■ Task item ■
Quote each line exactly, from the line that contains "new: black dog bed" down to the last line of the listing, and no other lines.

■ Extracted material ■
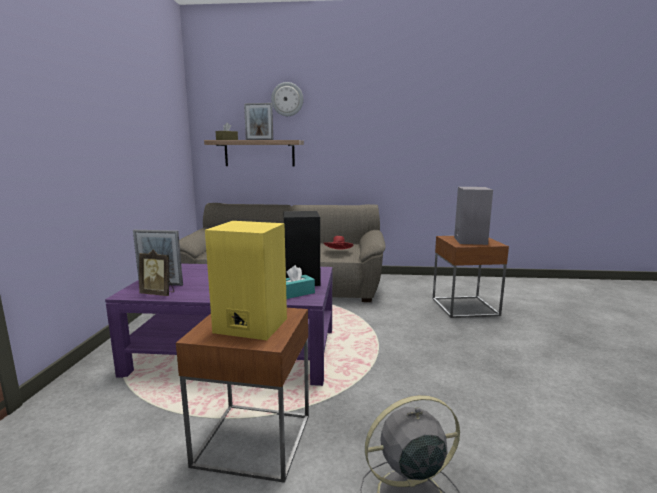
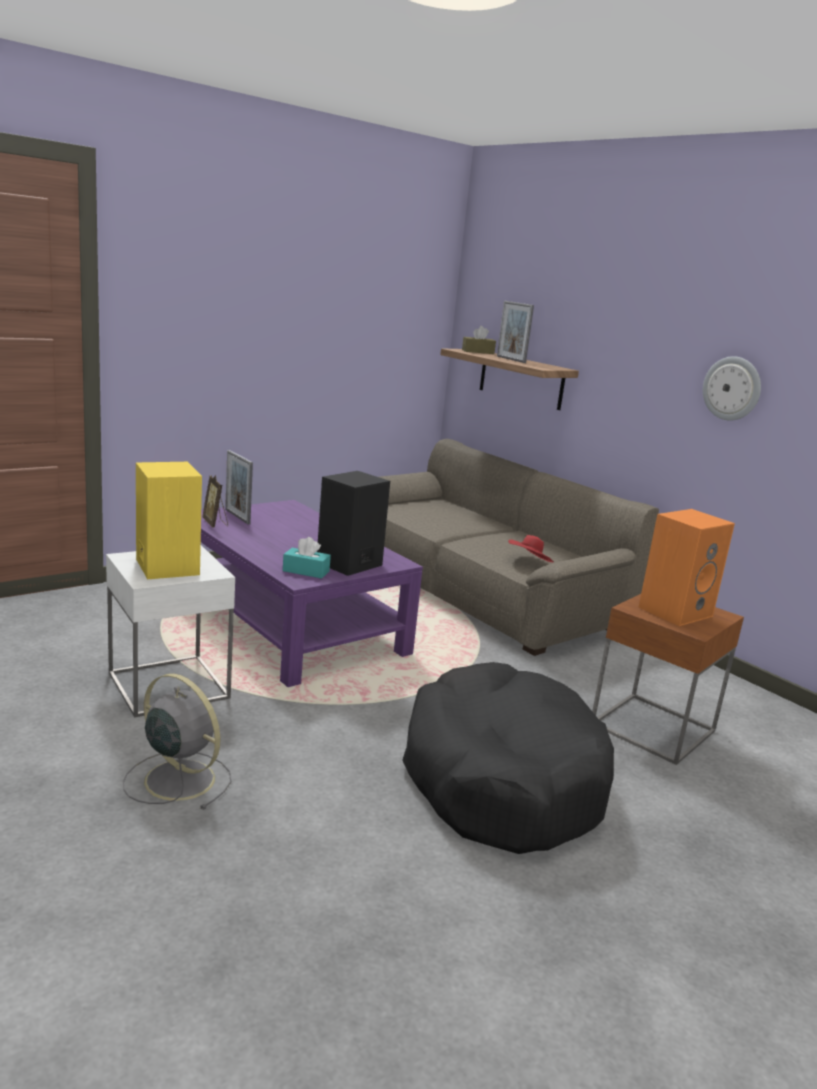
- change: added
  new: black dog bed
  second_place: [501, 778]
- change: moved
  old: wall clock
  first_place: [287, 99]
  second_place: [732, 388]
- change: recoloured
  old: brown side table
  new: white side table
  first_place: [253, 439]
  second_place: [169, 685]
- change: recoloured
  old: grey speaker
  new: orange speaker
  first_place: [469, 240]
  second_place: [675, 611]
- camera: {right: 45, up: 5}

■ Exercise solution ■
  new: black dog bed
  second_place: [501, 778]
- change: moved
  old: wall clock
  first_place: [287, 99]
  second_place: [732, 388]
- change: recoloured
  old: brown side table
  new: white side table
  first_place: [253, 439]
  second_place: [169, 685]
- change: recoloured
  old: grey speaker
  new: orange speaker
  first_place: [469, 240]
  second_place: [675, 611]
- camera: {right: 45, up: 5}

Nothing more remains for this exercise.